» Aim of the exercise
Please return every line of the records below that contains the word "fire".
━━━ Task material
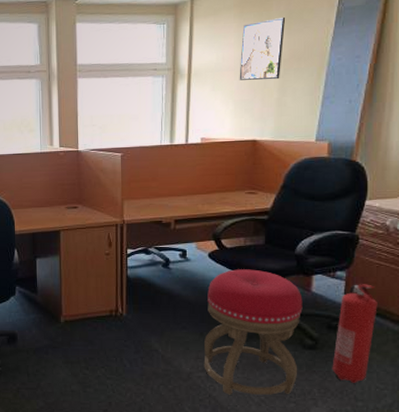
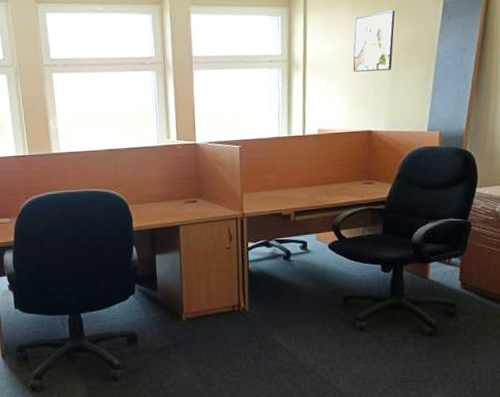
stool: present [204,269,303,395] -> none [327,259,421,386]
fire extinguisher: present [332,284,378,384] -> none [450,269,491,369]

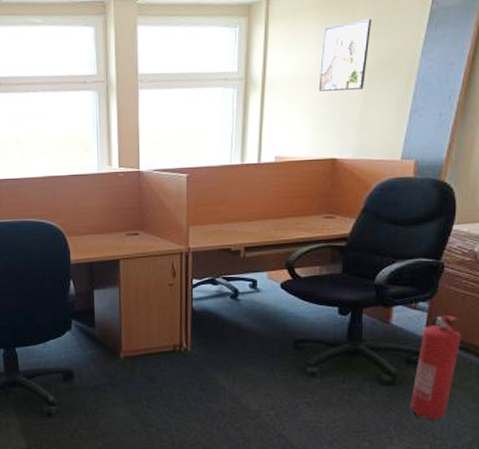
fire extinguisher: none [450,269,491,369] -> present [410,315,462,421]

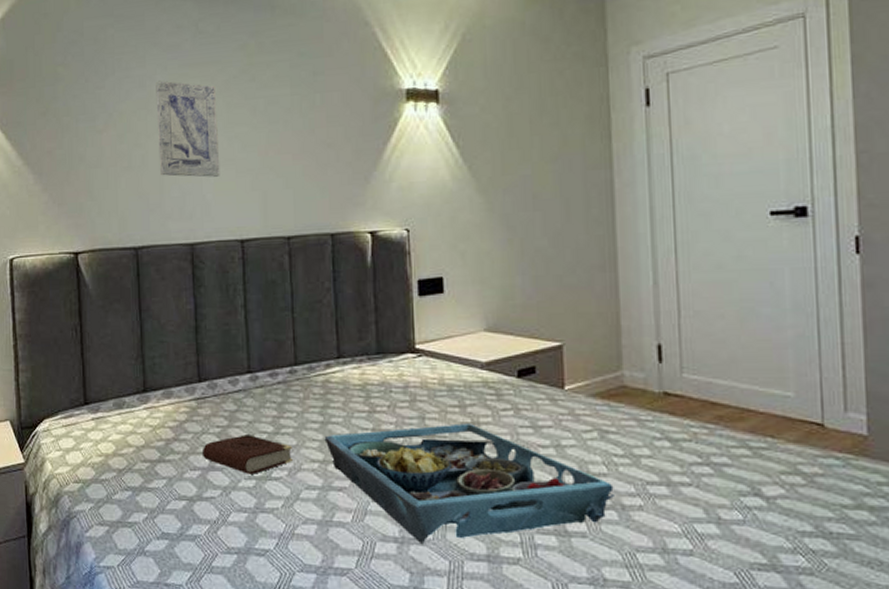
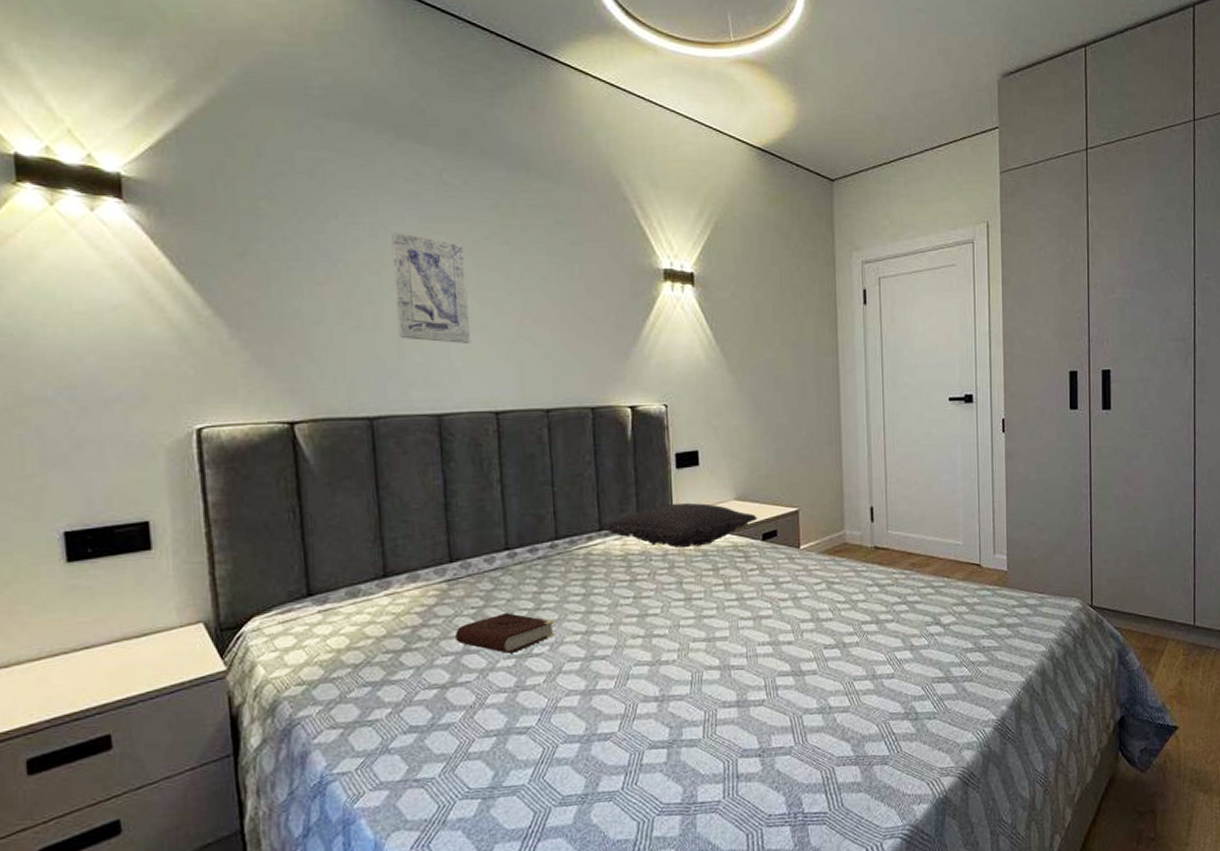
serving tray: present [324,423,614,545] -> none [586,585,838,700]
pillow: none [343,333,513,380] -> present [604,503,758,548]

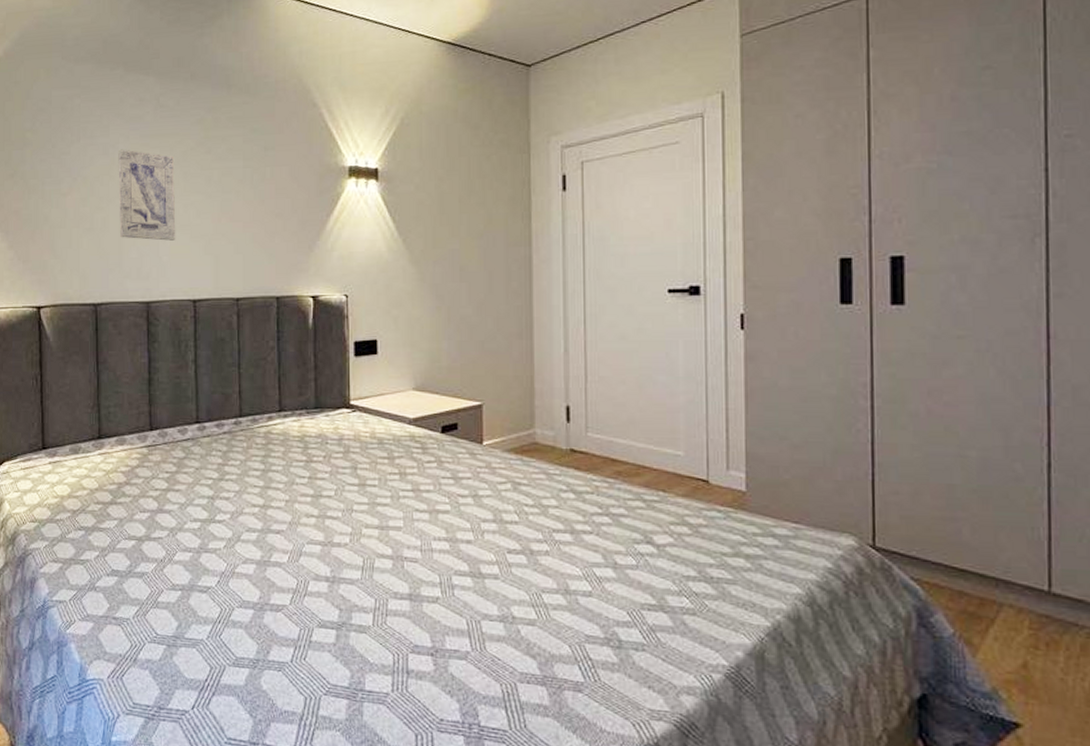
book: present [454,613,556,654] -> none [151,480,236,517]
pillow: present [604,503,758,548] -> none [284,391,438,434]

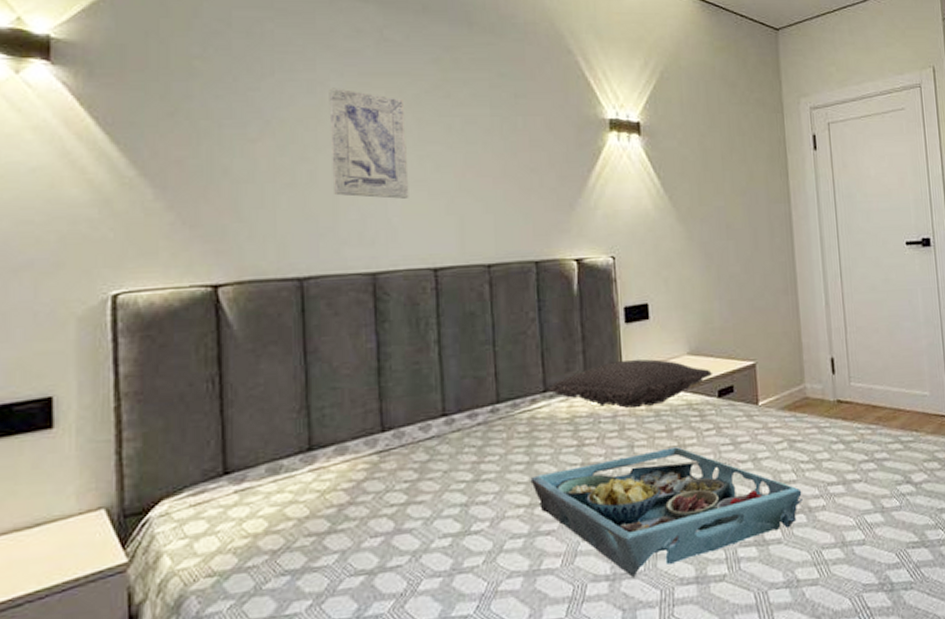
serving tray: none [265,473,524,584] -> present [530,447,803,578]
pillow: none [284,391,438,434] -> present [549,359,713,408]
━━━━━━
» Answer space
fire extinguisher: present [332,284,378,384] -> none [450,269,491,369]
fire extinguisher: none [450,269,491,369] -> present [410,315,462,421]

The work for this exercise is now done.